[Request]:
Reproduce every line of the material below word for word, leaving out the pictures.

[Records taken from a dataset]:
◆ ◆ ◆ ◆ ◆

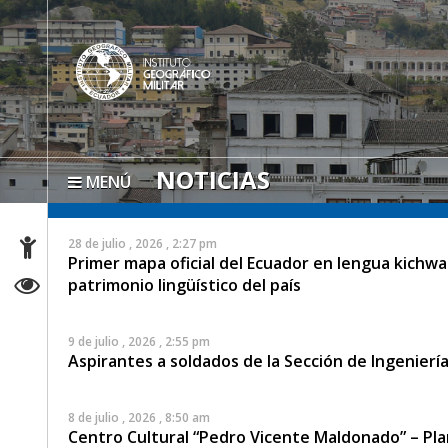
NOTICIAS
MENÚ
28 de julio , 2026 , 2:27 pm
Primer mapa oficial del Ecuador en lengua kichwa: 
patrimonio lingüístico del país
9 de julio , 2026 , 2:55 pm
Aspirantes a soldados de la Sección de Ingeniería
8 de julio , 2026 , 8:50 am
Centro Cultural “Pedro Vicente Maldonado” – Pla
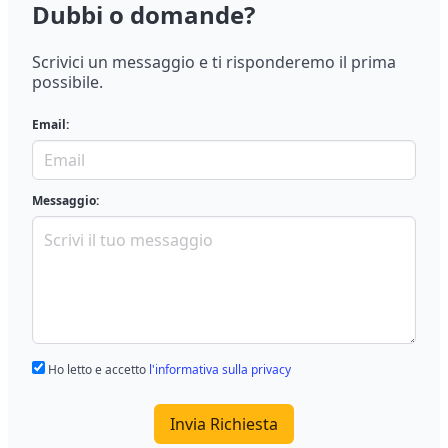
Dubbi o domande?
Scrivici un messaggio e ti risponderemo il prima
possibile.
Email:
Messaggio:
Ho letto e accetto
l'informativa sulla privacy
Invia Richiesta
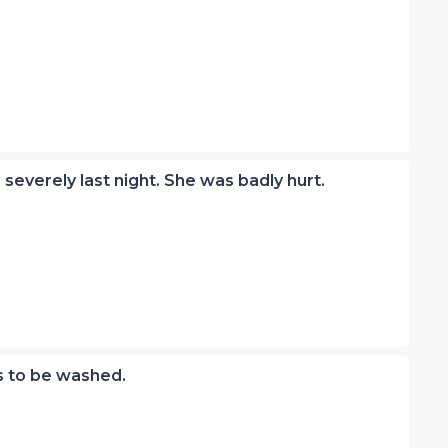
o severely last night. She was badly hurt.
ns to be washed.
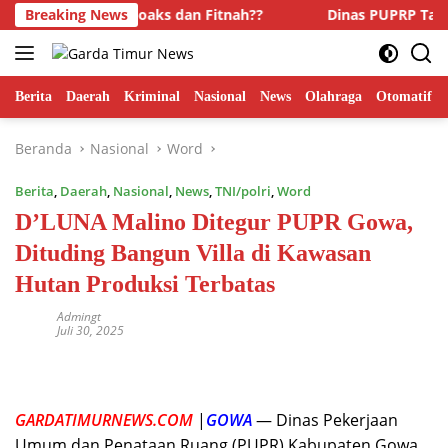
Langsung
” Narkoba, Hoaks dan Fitnah??
Breaking News
Dinas PUPRP Takalar Rai
ke
konten
Berita
Daerah
Kriminal
Nasional
News
Olahraga
Otomatif
Beranda
Nasional
Word
Berita
,
Daerah
,
Nasional
,
News
,
TNI/polri
,
Word
D’LUNA Malino Ditegur PUPR Gowa,
Dituding Bangun Villa di Kawasan
Hutan Produksi Terbatas
Admingt
Juli 30, 2025
GARDATIMURNEWS.COM
|
GOWA
— Dinas Pekerjaan
Umum dan Penataan Ruang (PUPR) Kabupaten Gowa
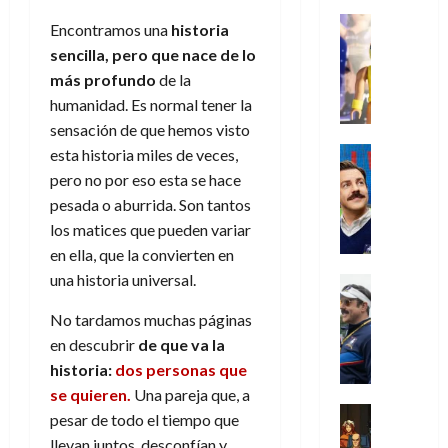
s
o
s
e
23
0
k
e
j
o
Juguetes
r
(
Encontramos una
historia
de
H
x
Análisis
o
c
v
p
julio
sencilla, pero que nace de lo
5
o
Series
p
r
u
i
a
de
de
más profundo
de la
P
g
e
d
l
l
2026
r
agosto
l
humanidad. Es normal tener la
a
r
e
t
l
t
de
a
0
n
sensación de que hemos visto
i
l
a
2026
a
e
y
e
m
o
Series
s
esta historia miles de veces,
n
1
0
m
n
Cine
e
e
d
pero no por eso esta se hace
o
)
o
Misceláne
P
n
s
e
d
pesada o aburrida. Son tantos
C
b
l
t
p
l
e
los matices que pueden variar
7
u
i
a
o
e
a
M
de
en ella, que la convierten en
a
l
y
q
r
c
a
agosto
n
y
una historia universal.
m
Crítica
u
a
i
de
r
d
W
Series
o
e
d
e
2026
v
No tardamos muchas páginas
o
T
W
b
a
o
n
e
l
0
e
en descubrir
de que va la
E
i
n
c
l
a
d
R
l
historia:
dos personas que
t
i
30
c
L
a
:
i
se quieren.
Una pareja que, a
a
de
31
u
a
w
u
Análisis
c
julio
f
pesar de todo el tiempo que
de
l
s
Cómic
:
n
de
i
i
llevan juntos, desconfían y
julio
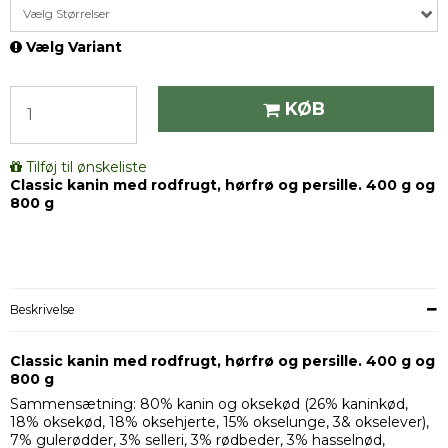
Vælg Størrelser
Vælg Variant
KØB
Tilføj til ønskeliste
Classic kanin med rodfrugt, hørfrø og persille. 400 g og
800 g
Beskrivelse
Classic kanin med rodfrugt, hørfrø og persille. 400 g og
800 g
Sammensætning: 80% kanin og oksekød (26% kaninkød,
18% oksekød, 18% oksehjerte, 15% okselunge, 3& okselever),
7% gulerødder, 3% selleri, 3% rødbeder, 3% hasselnød,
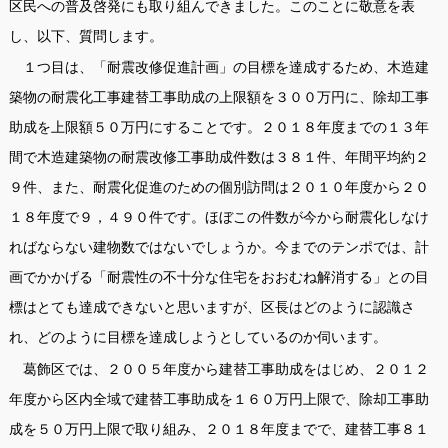
区民への普及啓発にも取り組んできました。このことに敬意を表
し、以下、質問します。
１つ目は、「耐震改修促進計画」の目標を達成するため、木造建
築物の耐震化工事建替工事助成の上限額を３００万円に、除却工事
助成を上限額５０万円にすることです。２０１８年度までの１３年
間で木造建築物の耐震改修工事助成件数は３８１件、年間平均約２
９件、また、耐震化促進のための個別訪問は２０１０年度から２０
１８年度で９，４９０件です。ほぼこの件数が今から耐震化しなけ
ればならない建物数ではないでしょうか。今までのテンポでは、計
画でかかげる「耐震性の不十分な住宅をおおむね解消する」との目
標はとても達成できないと思いますが、区長はどのように認識さ
れ、どのように目標を達成しようとしているのか伺います。
葛飾区では、２００５年度から建替工事助成をはじめ、２０１２
年度から区内全域で建替工事助成を１６０万円上限で、除却工事助
成を５０万円上限で取り組み、２０１８年度までで、建替工事８１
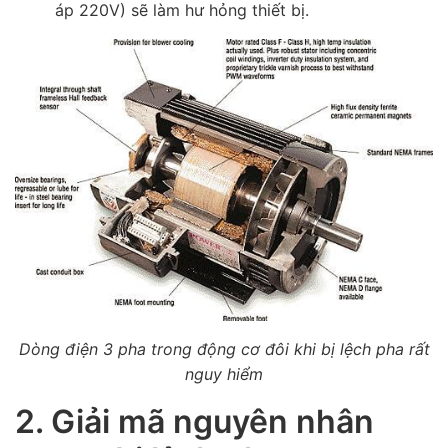
áp 220V) sẽ làm hư hỏng thiết bị.
Dòng điện 3 pha trong động cơ đôi khi bị lệch pha rất
nguy hiểm
2. Giải mã nguyên nhân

◆ ◆ ◆ ◆ ◆

[Response area]:
NOTICIAS
MENÚ
28 de julio , 2026 , 2:27 pm
Primer mapa oficial del Ecuador en lengua kichwa: 
patrimonio lingüístico del país
9 de julio , 2026 , 2:55 pm
Aspirantes a soldados de la Sección de Ingeniería
8 de julio , 2026 , 8:50 am
Centro Cultural “Pedro Vicente Maldonado” – Pla
Dubbi o domande?
Scrivici un messaggio e ti risponderemo il prima
possibile.
Email:
Messaggio:
Ho letto e accetto
l'informativa sulla privacy
Invia Richiesta
o severely last night. She was badly hurt.
ns to be washed.
Langsung
” Narkoba, Hoaks dan Fitnah??
Breaking News
Dinas PUPRP Takalar Rai
ke
konten
Berita
Daerah
Kriminal
Nasional
News
Olahraga
Otomatif
Beranda
Nasional
Word
Berita
,
Daerah
,
Nasional
,
News
,
TNI/polri
,
Word
D’LUNA Malino Ditegur PUPR Gowa,
Dituding Bangun Villa di Kawasan
Hutan Produksi Terbatas
Admingt
Juli 30, 2025
GARDATIMURNEWS.COM
|
GOWA
— Dinas Pekerjaan
Umum dan Penataan Ruang (PUPR) Kabupaten Gowa
s
o
s
e
23
0
k
e
j
o
Juguetes
r
(
Encontramos una
historia
de
H
x
Análisis
o
c
v
p
julio
sencilla, pero que nace de lo
5
o
Series
p
r
u
i
a
de
de
más profundo
de la
P
g
e
d
l
l
2026
r
agosto
l
humanidad. Es normal tener la
a
r
e
t
l
t
de
a
0
n
sensación de que hemos visto
i
l
a
2026
a
e
y
e
m
o
Series
s
esta historia miles de veces,
n
1
0
m
n
Cine
e
e
d
pero no por eso esta se hace
o
)
o
Misceláne
P
n
s
e
d
pesada o aburrida. Son tantos
C
b
l
t
p
l
e
los matices que pueden variar
7
u
i
a
o
e
a
M
de
en ella, que la convierten en
a
l
y
q
r
c
a
agosto
n
y
una historia universal.
m
Crítica
u
a
i
de
r
d
W
Series
o
e
d
e
2026
v
No tardamos muchas páginas
o
T
W
b
a
o
n
e
l
0
e
en descubrir
de que va la
E
i
n
c
l
a
d
R
l
historia:
dos personas que
t
i
30
c
L
a
:
i
se quieren.
Una pareja que, a
a
de
31
u
a
w
u
Análisis
c
julio
f
pesar de todo el tiempo que
de
l
s
Cómic
:
n
de
i
i
llevan juntos, desconfían y
julio
Vælg Størrelser
Vælg Variant
KØB
Tilføj til ønskeliste
Classic kanin med rodfrugt, hørfrø og persille. 400 g og
800 g
Beskrivelse
Classic kanin med rodfrugt, hørfrø og persille. 400 g og
800 g
Sammensætning: 80% kanin og oksekød (26% kaninkød,
18% oksekød, 18% oksehjerte, 15% okselunge, 3& okselever),
7% gulerødder, 3% selleri, 3% rødbeder, 3% hasselnød,
区民への普及啓発にも取り組んできました。このことに敬意を表
し、以下、質問します。
１つ目は、「耐震改修促進計画」の目標を達成するため、木造建
築物の耐震化工事建替工事助成の上限額を３００万円に、除却工事
助成を上限額５０万円にすることです。２０１８年度までの１３年
間で木造建築物の耐震改修工事助成件数は３８１件、年間平均約２
９件、また、耐震化促進のための個別訪問は２０１０年度から２０
１８年度で９，４９０件です。ほぼこの件数が今から耐震化しなけ
ればならない建物数ではないでしょうか。今までのテンポでは、計
画でかかげる「耐震性の不十分な住宅をおおむね解消する」との目
標はとても達成できないと思いますが、区長はどのように認識さ
れ、どのように目標を達成しようとしているのか伺います。
葛飾区では、２００５年度から建替工事助成をはじめ、２０１２
年度から区内全域で建替工事助成を１６０万円上限で、除却工事助
成を５０万円上限で取り組み、２０１８年度までで、建替工事８１
áp 220V) sẽ làm hư hỏng thiết bị.
Dòng điện 3 pha trong động cơ đôi khi bị lệch pha rất
nguy hiểm
2. Giải mã nguyên nhân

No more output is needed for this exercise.